Fellow Eagles coaches would tell Childress that popularity wasn't defined game to game so much as series to series. "It's true," Childress said. "They want that satisfaction every series. If they don't get it twice in a row, they're going to be like, 'Grrrrrrrrrrrrr.'"

Childress has become increasingly gregarious since his first season, during which he assumed a gruff facade. He still has his temper, though.

If you meet Childress at a social function, and you notice him playing footsie with his wife, you have just crossed the threshold from "Mildly Annoying Person Who Won't Leave Me Alone" to "Biggest Waste of Time Since Facebook."

"My attitude is that I'm going to listen to your story, on the rare time I'm out," he said. "I listen to the stories about, 'My Dad took me to the Met,' and 'I've had season tickets for so long,' and I'll nod, and then they'll get into football, and they might give me a 'How come?' question, and then we might get to a point where it's just too much.

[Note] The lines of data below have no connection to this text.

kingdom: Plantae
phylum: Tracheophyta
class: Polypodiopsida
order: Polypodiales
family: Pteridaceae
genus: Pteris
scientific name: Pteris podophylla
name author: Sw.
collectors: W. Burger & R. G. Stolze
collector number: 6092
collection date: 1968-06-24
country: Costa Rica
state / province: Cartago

"I'll say, 'Yeah, is that right?' and my wife will step on my foot to try to get me moving, but I might just say, 'Well, what do you do for a living?'

"I've had everything from a guy in Philadelphia telling me 'I'm a mortician' to doctors and every other walk of life. With the mortician, I said, 'I don't know the first thing about embalming science or the price of a casket, but you know what? It's amazing how everyone knows what I freaking do, and I spend 18 hours a day at it.'

"I have no problem flipping it around on them. You want to go, I can go."

I wrote a long time ago that I liked Childress because he can take a punch. He's gotten lambasted -- sometimes fairly, sometimes not -- for three years. He's been teased and caricatured, and he's taken all of it with a grace and sense of humor rarely found in the NFL.

But he has his limits. Just because you're a mortician doesn't mean he wants to hear your theories on the coffin corner.